Et depuis onze ans, ne bénéficiant d’aucune prestation, ma liasse pourrit à la direction départementale de Vavoua. Entre temps, l’État a changé son fusil d’épaule. Par décret n°2016-590 du 3 août 2016, l’État créait l’Agence foncière rurale (AFOR), pour accélérer le processus de sécurisation du foncier rural et prévenir les nombreuses crises dans le domaine.

Face à l’ampleur de la tâche, cette agence a lancé une batterie de mesures: publicités agressives, tournées du directeur général dans des chefs-lieux de département pour la sensibilisation, etc. S’il y a des frémissements, les résultats ne sont pas à la hauteur des efforts.

D’abord, le processus est lourd et complexe, impliquant trois ministères (Acriculture, Administration du territoire et Budget). Et puis, les organes de gestion foncière rurale ne sont pas créés dans tous les villages et sous-préfectures du pays.

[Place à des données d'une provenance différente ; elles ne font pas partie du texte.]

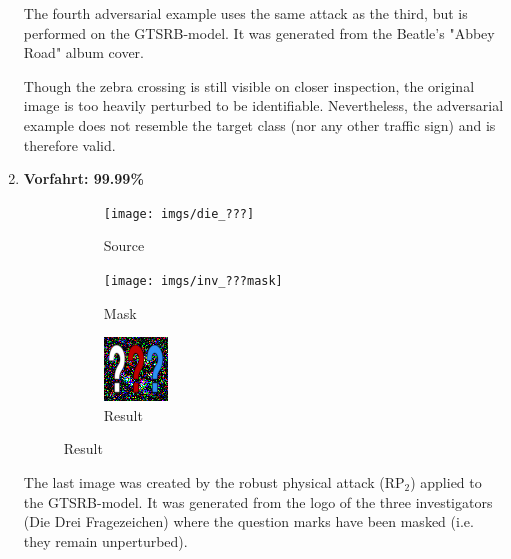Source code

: \begin{enumerate}
The fourth adversarial example uses the same attack as the third, but is performed on the GTSRB-model.
It was generated from the Beatle's "Abbey Road" album cover.

Though the zebra crossing is still visible on closer inspection, the original image is too heavily perturbed to be identifiable. 
Nevertheless, the adversarial example does not resemble the target class (nor any other traffic sign) and is therefore valid.

\item
\textbf{Vorfahrt: 99.99\%}

\begin{figure}[!h]
\begin{subfigure}{.19\linewidth}
  \centering
  \texttt{[image: imgs/die\_???]}
  \caption{Source}
\end{subfigure}
\hspace{0.05\linewidth}
\begin{subfigure}{.19\linewidth}
  \centering
  \texttt{[image: imgs/inv\_???mask]}
  \caption{Mask}
\end{subfigure}
\hspace{0.05\linewidth}
\begin{subfigure}{.19\linewidth}
  \centering
  \includegraphics[width=0.7\linewidth]{imgs/20}
  \caption{Result}
\end{subfigure}
\end{figure}

The last image was created by the robust physical attack (RP$_2$) applied to the GTSRB-model.
It was generated from the logo of the three investigators (Die Drei Fragezeichen) where the question marks have been masked (i.e. they remain unperturbed).

\end{enumerate}
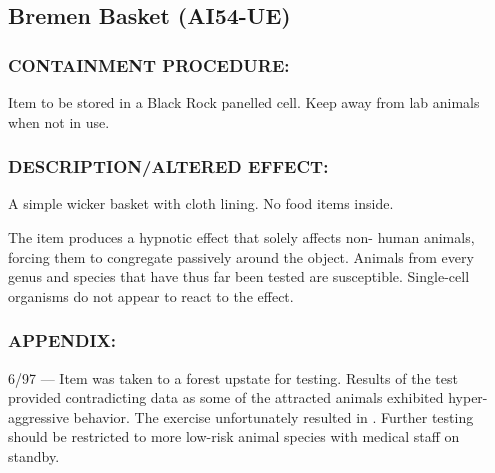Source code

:\subsection*{Bremen Basket (AI54-UE)}
\subsubsection*{CONTAINMENT PROCEDURE:}
\par Item to be stored in a Black Rock
panelled cell. Keep away from lab
animals when not in use.
\subsubsection*{DESCRIPTION/ALTERED EFFECT:}
\par A simple wicker basket with cloth lining.
No food items inside.
\par The item produces a hypnotic effect that solely affects non-
human animals, forcing them to congregate passively around the
object. Animals from every genus and species that have thus far
been tested are susceptible. Single-cell organisms do not appear
to react to the effect.
\subsubsection*{APPENDIX:}
\par 6/97 — Item was taken to a forest upstate for testing. Results of
the test provided contradicting data as some of the attracted
animals exhibited hyper-aggressive behavior. The exercise
unfortunately resulted in  .
Further testing should be restricted to more low-risk animal
species with medical staff on standby.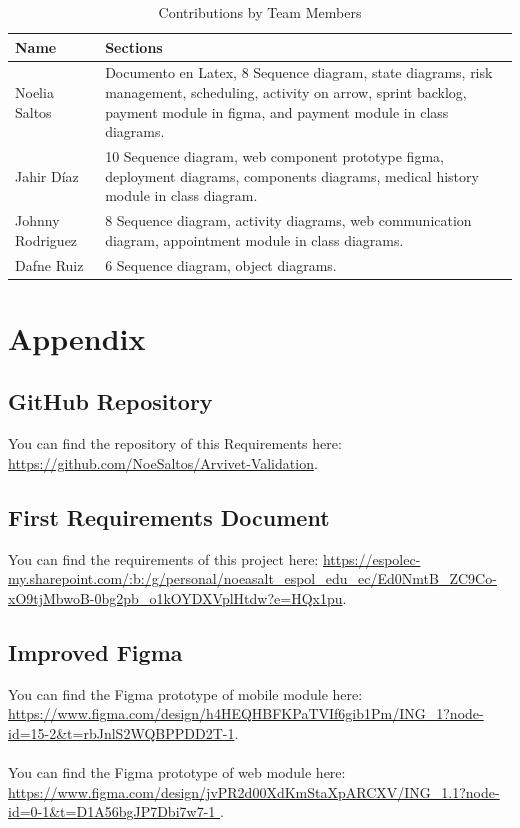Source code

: \documentclass[a4paper,12pt]{report}
\begin{document}
	\begin{table}[h!]
		\centering
		\begin{tabular}{|m{4cm}|m{10cm}|}
			\hline
			\textbf{Name} & \textbf{Sections} \\ \hline
			Noelia Saltos & Documento en Latex, 8 Sequence diagram, state diagrams, risk management, scheduling, activity on arrow, sprint backlog, payment module in figma, and payment module in class diagrams. \\ \hline
			Jahir Díaz & 10 Sequence diagram, web component prototype figma, deployment diagrams, components diagrams, medical history module in class diagram. \\ \hline
			Johnny Rodriguez & 8 Sequence diagram, activity diagrams, web communication diagram, appointment module in class diagrams. \\ \hline
			Dafne Ruiz & 6 Sequence diagram, object diagrams. \\ \hline
		\end{tabular}
		\caption{Contributions by Team Members}
	\end{table}
	
	\chapter{Appendix}
	
	\section{ GitHub Repository}
	You can find the repository of this Requirements here: \url{https://github.com/NoeSaltos/Arvivet-Validation}.
	
	\section{First Requirements Document}
	You can find the requirements of this project here: \url{https://espolec-my.sharepoint.com/:b:/g/personal/noeasalt_espol_edu_ec/Ed0NmtB_ZC9Co-xO9tjMbwoB-0bg2pb_o1kOYDXVplHtdw?e=HQx1pu}.
	
	\section{Improved Figma}
	You can find the Figma prototype of mobile module here: \url{https://www.figma.com/design/h4HEQHBFKPaTVIf6gib1Pm/ING_1?node-id=15-2&t=rbJnlS2WQBPPDD2T-1}.
	\\
	\\
	You can find the Figma prototype of web module here: \url{https://www.figma.com/design/jvPR2d00XdKmStaXpARCXV/ING_1.1?node-id=0-1&t=D1A56bgJP7Dbi7w7-1  }.
	
	
	
	
	
\end{document}
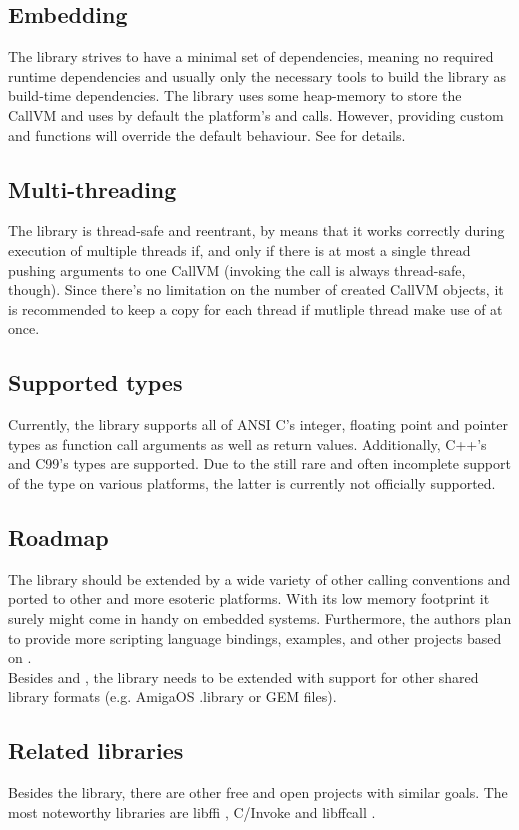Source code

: \subsection{Embedding}

The  library strives to have a minimal set of dependencies,
meaning no required runtime dependencies and usually only the necessary tools
to build the library as build-time dependencies.
The library uses some heap-memory to store the CallVM and uses by default the
platform's  and  calls. However, providing custom
 and  functions will override the default
behaviour.
See  for details.


\subsection{Multi-threading}

The  library is thread-safe and reentrant, by means that it
works correctly during execution of multiple threads if, and only if there is
at most a single thread pushing arguments to one CallVM (invoking the call is
always thread-safe, though). Since there's no limitation on the number of
created CallVM objects, it is recommended to keep a copy for each thread if
mutliple thread make use of  at once.


\subsection{Supported types}

Currently, the  library supports all of ANSI C's integer,
floating point and pointer types as function call arguments as well as return
values. Additionally, C++'s  and C99's  types are supported.
Due to the still rare and often incomplete support of the  type
on various platforms, the latter is currently not officially supported.


\subsection{Roadmap}

The  library should be extended by a wide variety of other
calling conventions and ported to other and more esoteric platforms. With its low
memory footprint it surely might come in handy on embedded systems.
Furthermore, the authors plan to provide more scripting language bindings,
examples, and other projects based on .\\
Besides  and , the 
library needs to be extended with support for other shared library formats
(e.g. AmigaOS .library or GEM \cite{.ldg} files).


\subsection{Related libraries}

Besides the  library, there are other free and open projects
with similar goals. The most noteworthy libraries are libffi \cite{libffi},
C/Invoke \cite{cinvoke} and libffcall \cite{libffcall}.

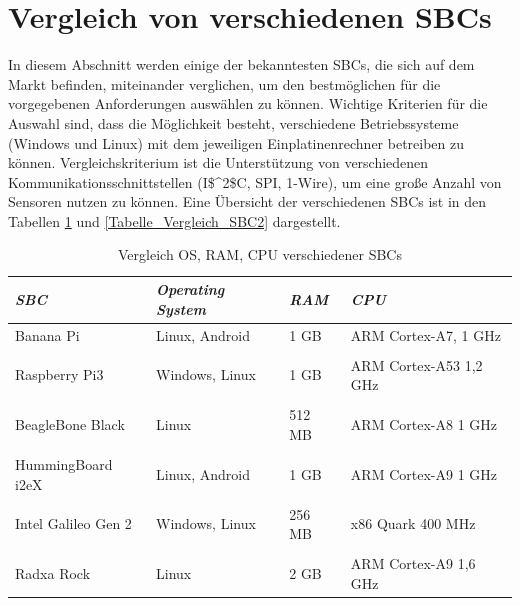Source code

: \section{Vergleich von verschiedenen SBCs}
\label{section_Vergleich_SBC}
In diesem Abschnitt werden einige der bekanntesten \acp{SBC}, die sich auf dem Markt befinden, miteinander verglichen, um den bestmöglichen für die vorgegebenen Anforderungen auswählen zu können.
Wichtige Kriterien für die Auswahl sind, dass die Möglichkeit besteht, verschiedene Betriebssysteme (Windows und Linux) mit dem jeweiligen Einplatinenrechner betreiben zu können. Vergleichskriterium ist die Unterstützung von verschiedenen Kommunikationsschnittstellen (\ac{I$^2$C}, \ac{SPI}, 1-Wire), um eine große Anzahl von Sensoren nutzen zu können. Eine Übersicht der verschiedenen \acp{SBC} ist in den Tabellen \ref{Tabelle_Vergleich_SBC1} und \ref{Tabelle_Vergleich_SBC2} dargestellt.

\begin{table}[H]
\centering
\begin{tabular}{
llll
}
\toprule
\multicolumn{1}{p{3cm}}{\textit{\ac{SBC}}} & \multicolumn{1}{p{3.5cm}}{\textit{Operating System} } & \multicolumn{1}{p{1,5cm}}{\textit{RAM} }&\multicolumn{1}{p{3cm}}{ \centering\textit{CPU} }\\\midrule
Banana Pi & Linux, Android & 1 GB & ARM Cortex-A7, 1 GHz\\
&&&\\
Raspberry Pi3&Windows, Linux&1 GB&ARM Cortex-A53 1,2 GHz\\
&&&\\
BeagleBone Black & Linux & 512 MB & ARM Cortex-A8 1 GHz\\
&&&\\
HummingBoard i2eX & Linux, Android & 1 GB & ARM Cortex-A9 1 GHz\\
&&&\\
Intel Galileo Gen 2 & Windows, Linux & 256 MB & x86 Quark 400 MHz\\
&&&\\
Radxa Rock & Linux & 2 GB & ARM Cortex-A9 1,6 GHz\\
\bottomrule
\end{tabular}
\caption{Vergleich OS, RAM, CPU verschiedener SBCs \citep{Quelle_Tabelle} \citep{RaspberryPiHomePage}}
\label{Tabelle_Vergleich_SBC1}
\end{table}

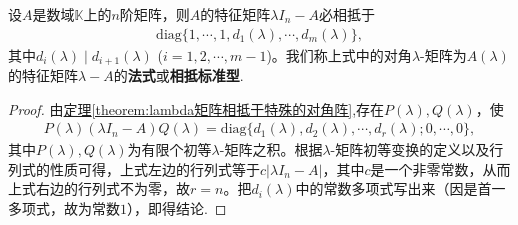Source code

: \documentclass[../../main.tex]{subfiles}
\begin{document}
\begin{corollary}\label{corollary:特征矩阵的法式}
设$A$是数域$\mathbb{K}$上的$n$阶矩阵，则$A$的特征矩阵$\lambda I_n - A$必相抵于
\begin{align*}
\mathrm{diag}\{1,\cdots,1,d_1(\lambda),\cdots,d_m(\lambda)\},
\end{align*}
其中$d_i(\lambda)\mid d_{i + 1}(\lambda)$ ($i = 1,2,\cdots,m - 1$)。我们称上式中的对角$\lambda$-矩阵为$A(\lambda)$的特征矩阵$\lambda-A$的\textbf{法式}或\textbf{相抵标准型}. 
\end{corollary}
\begin{proof}
由\hyperref[theorem:lambda矩阵相抵于特殊的对角阵]{定理\ref{theorem:lambda矩阵相抵于特殊的对角阵}},存在$P(\lambda),Q(\lambda)$，使
\begin{align*}
P(\lambda)(\lambda I_n - A)Q(\lambda)=\mathrm{diag}\{d_1(\lambda),d_2(\lambda),\cdots,d_r(\lambda);0,\cdots,0\},
\end{align*}
其中$P(\lambda),Q(\lambda)$为有限个初等$\lambda$-矩阵之积。根据$\lambda$-矩阵初等变换的定义以及行列式的性质可得，上式左边的行列式等于$c|\lambda I_n - A|$，其中$c$是一个非零常数，从而上式右边的行列式不为零，故$r = n$。把$d_i(\lambda)$中的常数多项式写出来（因是首一多项式，故为常数$1$），即得结论.
\end{proof}
\end{document}
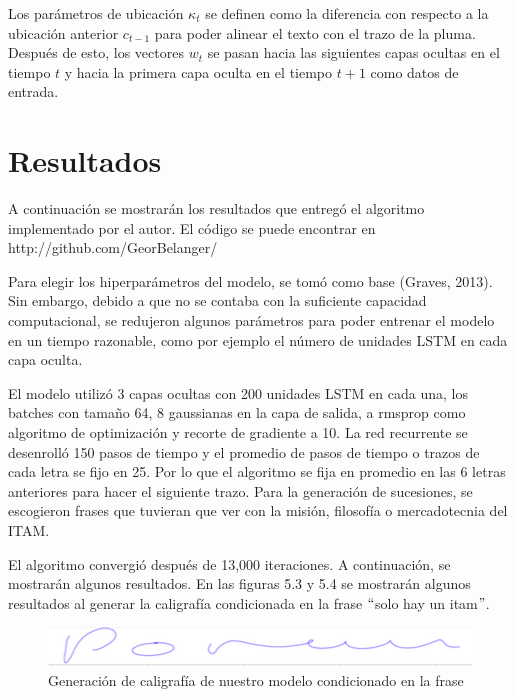 Los parámetros de ubicación $\kappa_t$ se definen como la diferencia con respecto a la ubicación anterior $c_{t-1}$ para poder alinear el texto con el trazo de la pluma. Después de esto, los vectores $w_t$ se pasan hacia las siguientes capas ocultas en el tiempo $t$ y hacia la primera capa oculta en el tiempo $t+1$ como datos de entrada.


\section{Resultados}

A continuación se mostrarán los resultados que entregó el algoritmo implementado por el autor. El código se puede encontrar en http://github.com/GeorBelanger/

\vspace{1em}

Para elegir los hiperparámetros del modelo, se tomó como base (Graves, 2013). Sin embargo, debido a que no se contaba con la suficiente capacidad computacional, se redujeron algunos parámetros para poder entrenar el modelo en un tiempo razonable, como por ejemplo el número de unidades LSTM en cada capa oculta.

\vspace{1em}

El modelo utilizó 3 capas ocultas con 200 unidades LSTM en cada una, los batches con tamaño 64, 8 gaussianas en la capa de salida, a rmsprop como algoritmo de optimización y recorte de gradiente a 10. La red recurrente se desenrolló 150 pasos de tiempo y el promedio de pasos de tiempo o trazos de cada letra se fijo en 25. Por lo que el algoritmo se fija en promedio en las 6 letras anteriores para hacer el siguiente trazo. Para la generación de sucesiones, se escogieron frases que tuvieran que ver con la misión, filosofía o mercadotecnia del ITAM.

\vspace{1em}

 El algoritmo convergió después de 13,000 iteraciones. A continuación, se mostrarán algunos resultados. En las figuras 5.3 y 5.4 se mostrarán algunos resultados al generar la caligrafía condicionada en la frase $``$solo hay un itam$"$.
 
\begin{figure}[h]
\begin{center}
\includegraphics{./imag/porunmexico4700.png}
\end{center}
\caption{Generación de caligrafía de nuestro modelo condicionado en la frase}
\end{figure}

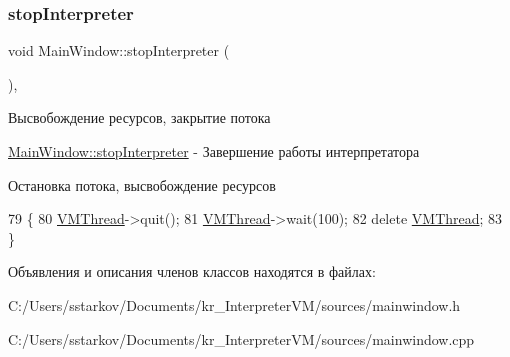 \subsubsection{\texorpdfstring{stop\+Interpreter}{stopInterpreter}}
{\footnotesize\ttfamily void Main\+Window\+::stop\+Interpreter (\begin{DoxyParamCaption}{ }\end{DoxyParamCaption})\hspace{0.3cm}{\ttfamily [private]}, {\ttfamily [slot]}}



Высвобождение ресурсов, закрытие потока 

\hyperlink{class_main_window_a123b5275e6bb8411973a2f2be7b8b45f}{Main\+Window\+::stop\+Interpreter} -\/ Завершение работы интерпретатора

Остановка потока, высвобождение ресурсов 
\begin{DoxyCode}
79 \{
80     \hyperlink{class_main_window_aa16438ee9c972be8c7231f2d376dafb7}{VMThread}->quit();
81     \hyperlink{class_main_window_aa16438ee9c972be8c7231f2d376dafb7}{VMThread}->wait(100);
82     \textcolor{keyword}{delete} \hyperlink{class_main_window_aa16438ee9c972be8c7231f2d376dafb7}{VMThread};
83 \}
\end{DoxyCode}


Объявления и описания членов классов находятся в файлах\+:\begin{DoxyCompactItemize}
\item 
C\+:/\+Users/sstarkov/\+Documents/kr\+\_\+\+Interpreter\+V\+M/sources/mainwindow.\+h\item 
C\+:/\+Users/sstarkov/\+Documents/kr\+\_\+\+Interpreter\+V\+M/sources/mainwindow.\+cpp\end{DoxyCompactItemize}
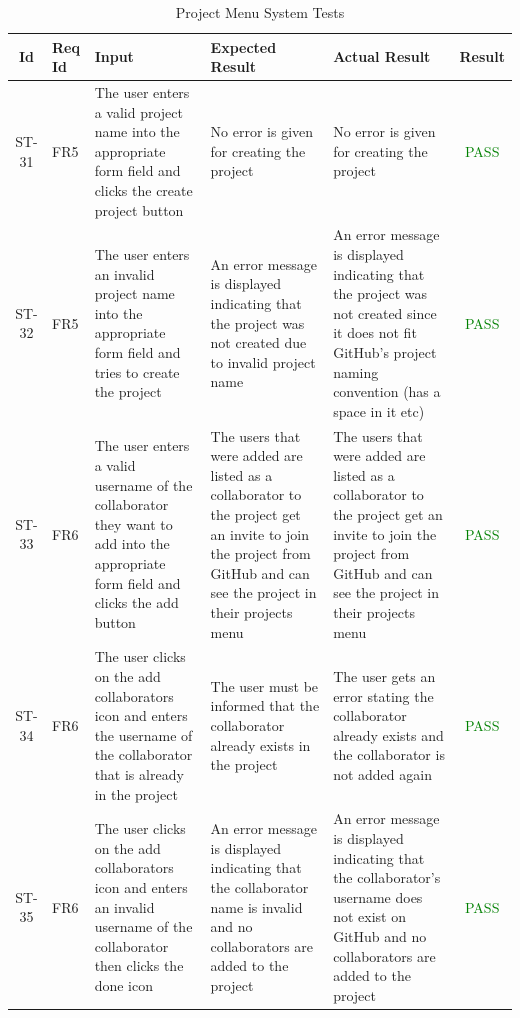 \documentclass[12pt, titlepage]{article}
\begin{document}
\begin{center}
    \begin{longtable}{|c|p{1cm}|p{2.7cm}|p{3cm}|p{3cm}|c|}
        \caption{Project Menu System Tests \label{long}}\\
        \hline
        \textbf{Id} & \textbf{Req Id} & \textbf{Input} & \textbf{Expected Result} & \textbf{Actual Result} & \textbf{Result}   \\
        \hline
        ST-31 & FR5 & The user enters a valid project name into the appropriate form field and clicks the create project button & No error is given for creating the project & No error is given for creating the project &  \textcolor{green}{PASS} \\
        \hline
        ST-32 & FR5 & The user enters an invalid project name into the appropriate form field and tries to create the project & An error message is displayed indicating that the project was not created due to invalid project name & An error message is displayed indicating that the project was not created since it does not fit GitHub's project naming convention (has a space in it etc) &  \textcolor{green}{PASS} \\
        \hline
        ST-33 & FR6 & The user enters a valid username of the collaborator they want to add into the appropriate form field and clicks the add button & The users that were added are listed as a collaborator to the project get an invite to join the project from GitHub and can see the project in their projects menu & The users that were added are listed as a collaborator to the project get an invite to join the project from GitHub and can see the project in their projects menu & \textcolor{green}{PASS} \\
        \hline
        ST-34 & FR6 &  The user clicks on the add collaborators icon and enters the username of the collaborator that is already in the project & The user must be informed that the collaborator already exists in the project & The user gets an error stating the collaborator already exists and the collaborator is not added again & \textcolor{green}{PASS} \\
        \hline
        ST-35 & FR6 & The user clicks on the add collaborators icon and enters an invalid username of the collaborator then clicks the done icon  & An error message is displayed indicating that the collaborator name is invalid and no collaborators are added to the project & An error message is displayed indicating that the collaborator's username does not exist on GitHub and no collaborators are added to the project & \textcolor{green}{PASS}\\

\end{longtable}
\end{center}
\end{document}
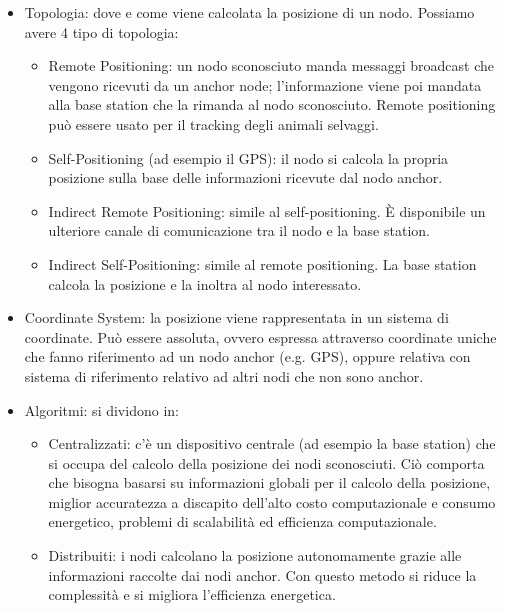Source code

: \begin{itemize}
    \item Topologia: dove e come viene calcolata la posizione di un
    nodo. Possiamo avere 4 tipo di topologia:
    \begin{itemize}
        \item Remote Positioning: un nodo sconosciuto
        manda messaggi broadcast che vengono ricevuti da un anchor node; l'informazione
        viene poi mandata alla base station che la rimanda al nodo sconosciuto. Remote
        positioning può essere usato per il tracking degli animali selvaggi.
        \item Self-Positioning (ad esempio il GPS): il
        nodo si calcola la propria posizione sulla base delle informazioni ricevute dal
        nodo anchor.
        \item Indirect Remote Positioning: simile al
        self-positioning. È disponibile un ulteriore canale di comunicazione tra il nodo
        e la base station.
        \item Indirect Self-Positioning: simile al
        remote positioning. La base station calcola la posizione e la inoltra al nodo
        interessato.
    \end{itemize}
    \item Coordinate System: la posizione viene rappresentata in un
    sistema di coordinate. Può essere assoluta, ovvero espressa attraverso
    coordinate uniche che fanno riferimento ad un nodo anchor (e.g. GPS), oppure
    relativa con sistema di riferimento relativo ad altri nodi che non sono anchor.
    \item Algoritmi: si dividono in:
    \begin{itemize}
        \item Centralizzati: c'è un dispositivo centrale (ad
        esempio la base station) che si occupa del calcolo della posizione dei nodi
        sconosciuti. Ciò comporta che bisogna basarsi su informazioni globali per il
        calcolo della posizione, miglior accuratezza a discapito dell'alto costo
        computazionale e consumo energetico, problemi di scalabilità ed efficienza
        computazionale.
        \item Distribuiti: i nodi calcolano la posizione
        autonomamente grazie alle informazioni raccolte dai nodi anchor. Con questo
        metodo si riduce la complessità e si migliora l'efficienza energetica.
    \end{itemize}


\end{itemize}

Ainsi, à la date du 30 septembre 2016, seulement 3.071 certificats fonciers ont été délivrés et 279 territoires des villages avaient fait l’objet de délimitation sur environ 8.571 attendus au plan national, soit 3,25%.

Ensuite, le financement de ce vaste projet relève presque entièrement de partenaires techniques et financiers extérieurs. Souvent limité dans le temps, ce financement, s’il s’interrompt, laisse en stand by la suite du programme.

Enfin, les populations n’adhèrent pas majoritairement à l’opération. Il y a des raisons relevant des pesanteurs socio-culturelles ou liées au délétère environnement socio-politique, affectant les rapports intra et intercommunautaires.

Mais le noeud gordien reste le coût prohibitif de l’établissement du certificat, le nombre réduit des géomètres-experts et l’absence d’un barême officiel, qui évolue d’un expert à un autre. Par exemple, le CGE-Fred Sarl, cabinet agréé de Daloa, définit ainsi sa grille tarifaire pour la délimitation de parcelle, qui décourage tous les paysans: zéro à 5 hectares (ha): 550.000F; 6 à 10 ha: 690.000F; 11 à 20 ha: 750.000F; 21 à 30 ha: 850.000F; 31 à 40 ha: 950.000F; 41 à 60 ha: 1.050.000F, etc.

Toutes ces raisons expliquent le très faible niveau de sécurisation foncière et la perspective d’autres conflits. Et assise sur sa bombe, la Côte d’Ivoire joue au jeu du chat et de la souris, en engageant un travail de Pénélope.